── Recorded data ──
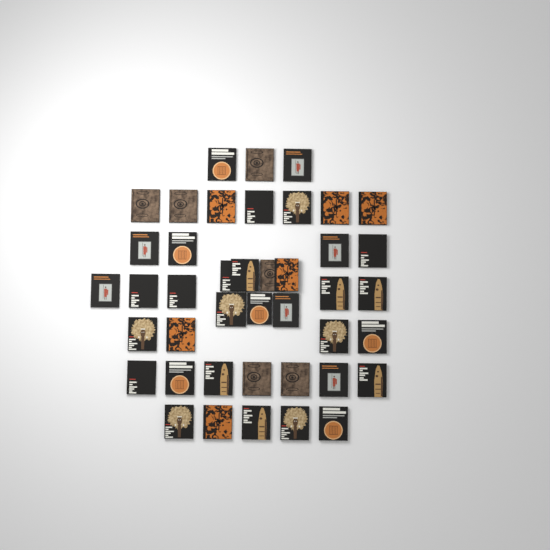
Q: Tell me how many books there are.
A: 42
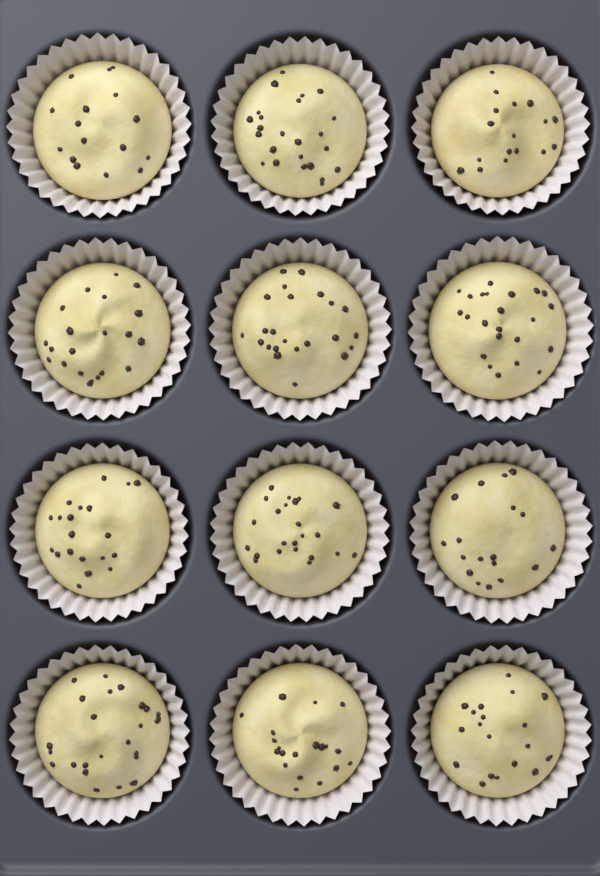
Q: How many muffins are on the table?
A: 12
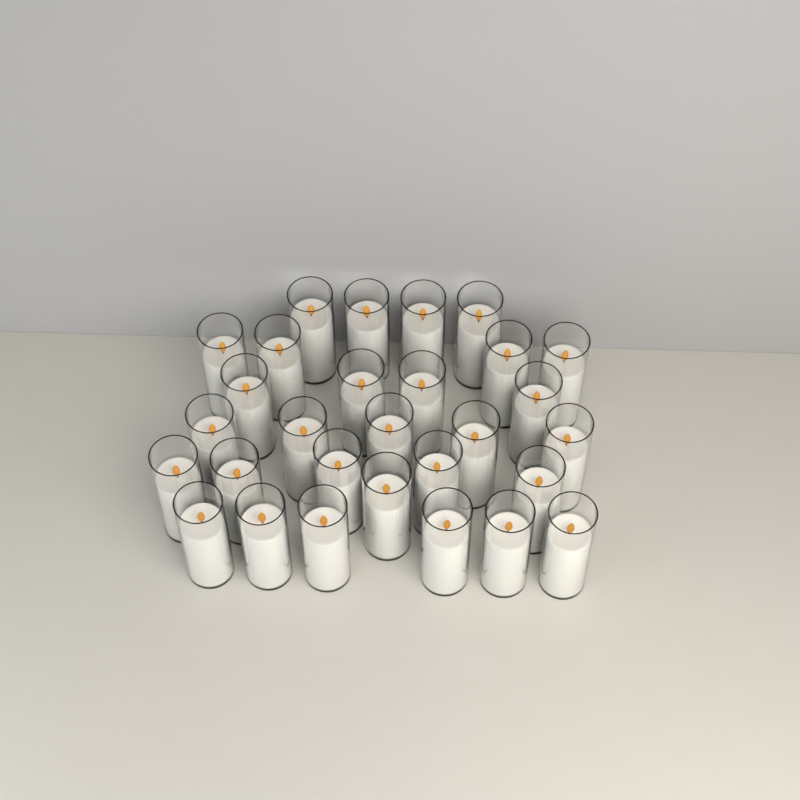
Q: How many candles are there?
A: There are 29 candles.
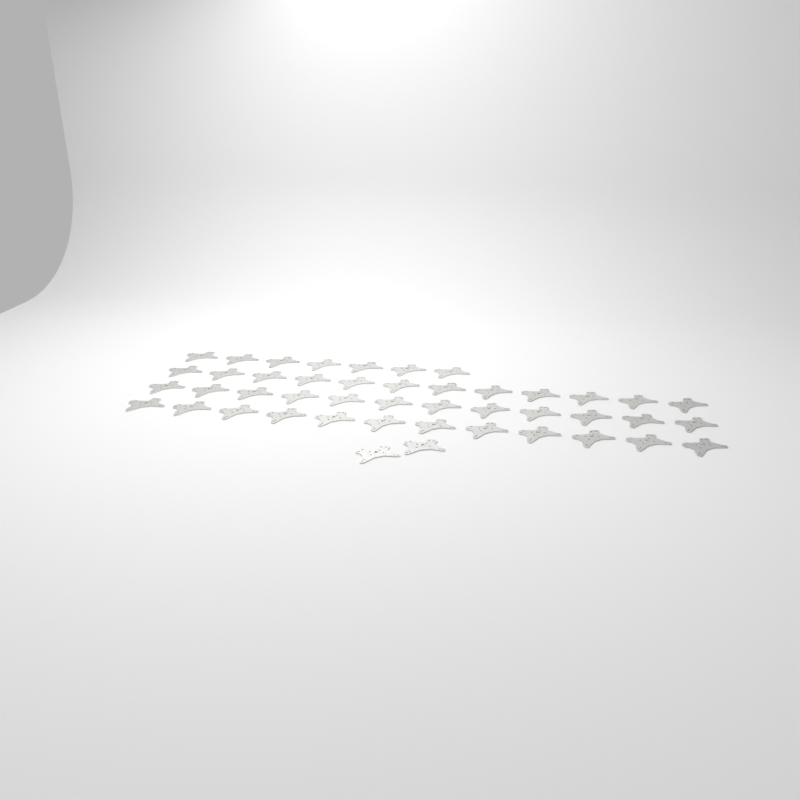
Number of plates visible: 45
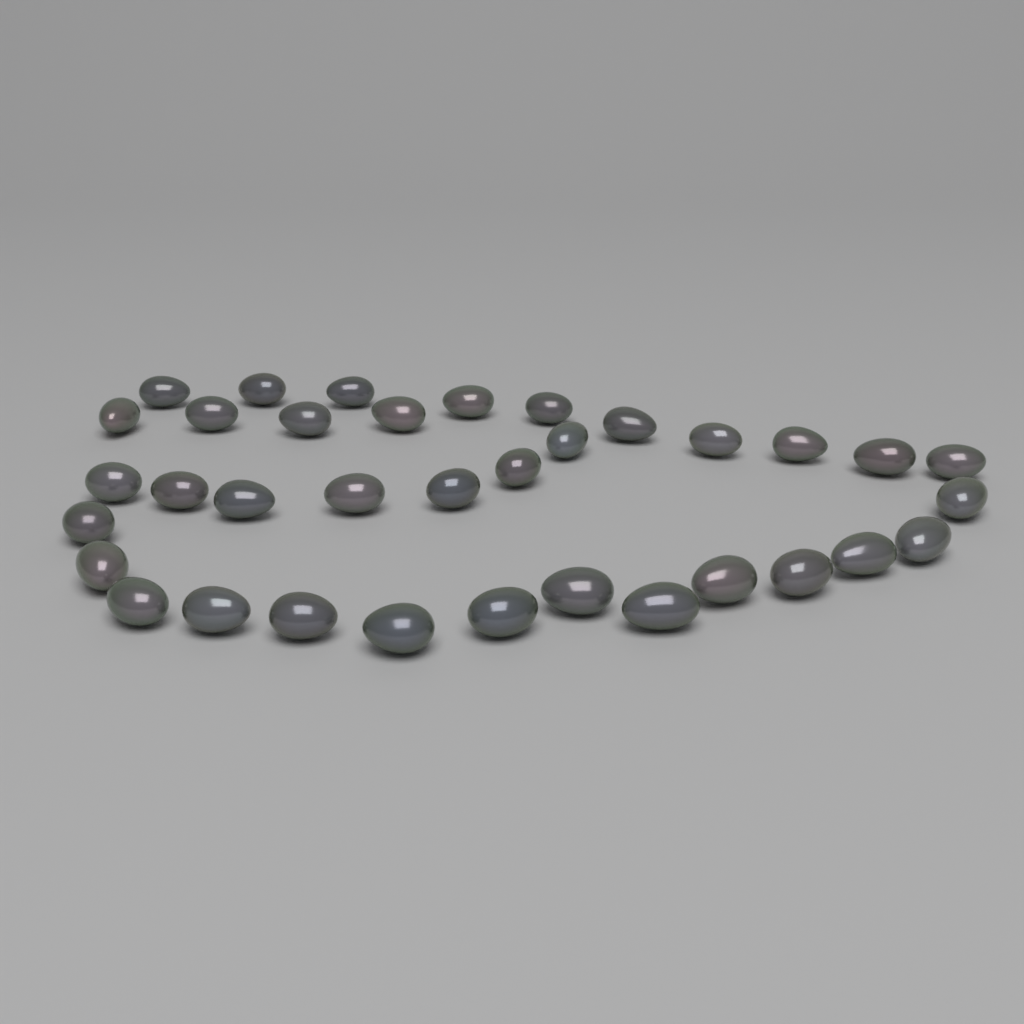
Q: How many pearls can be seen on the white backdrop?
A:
───
── Recorded data ──
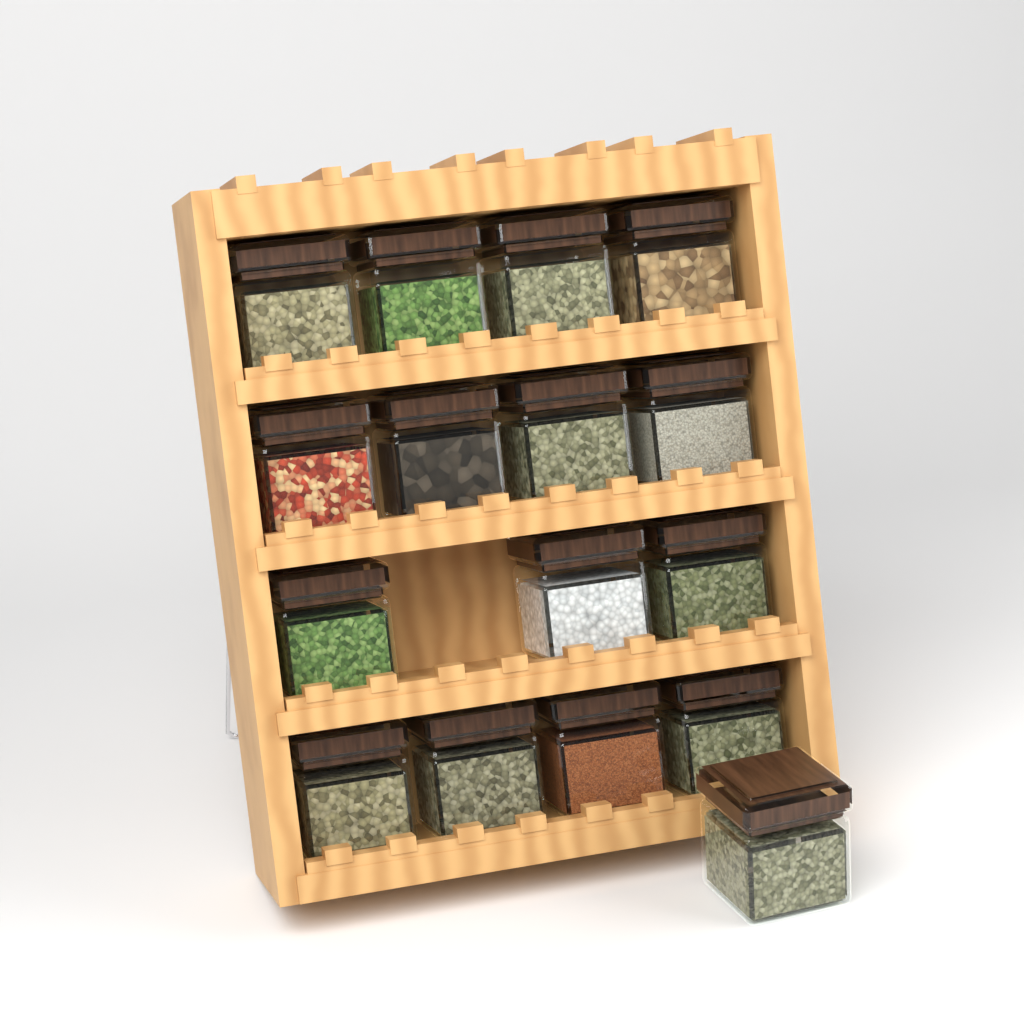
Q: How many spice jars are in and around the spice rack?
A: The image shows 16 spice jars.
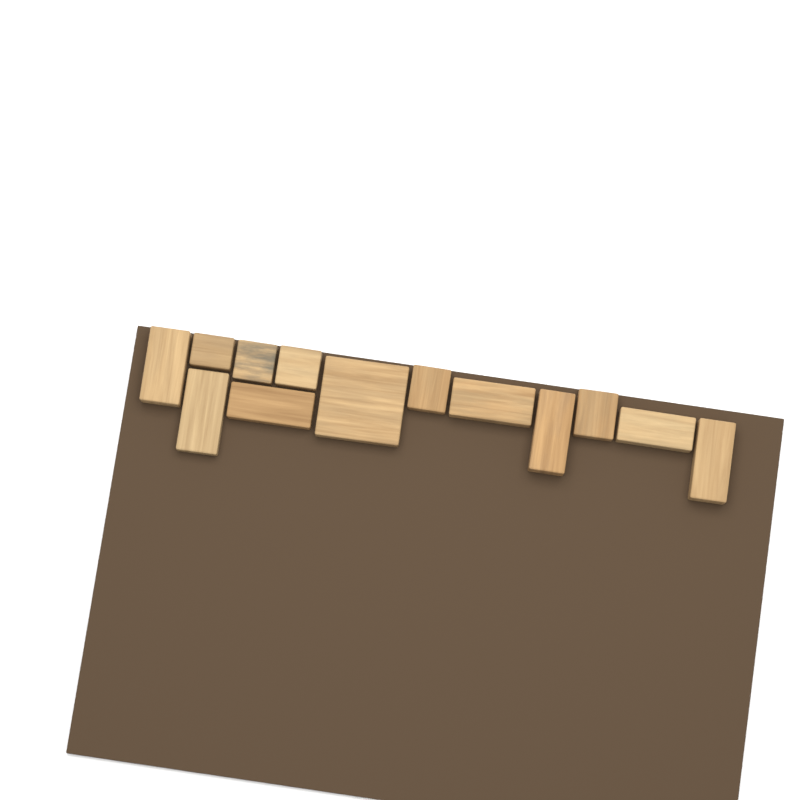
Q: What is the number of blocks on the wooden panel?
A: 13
───
Direction: Quote the material from the line with "Q: How many candles are there?" up to and including the line with "Number of plates visible: 45", reproducing each line word for word and leaving out the pictures.

Full answer:
Q: How many candles are there?
A: There are 29 candles.
Number of plates visible: 45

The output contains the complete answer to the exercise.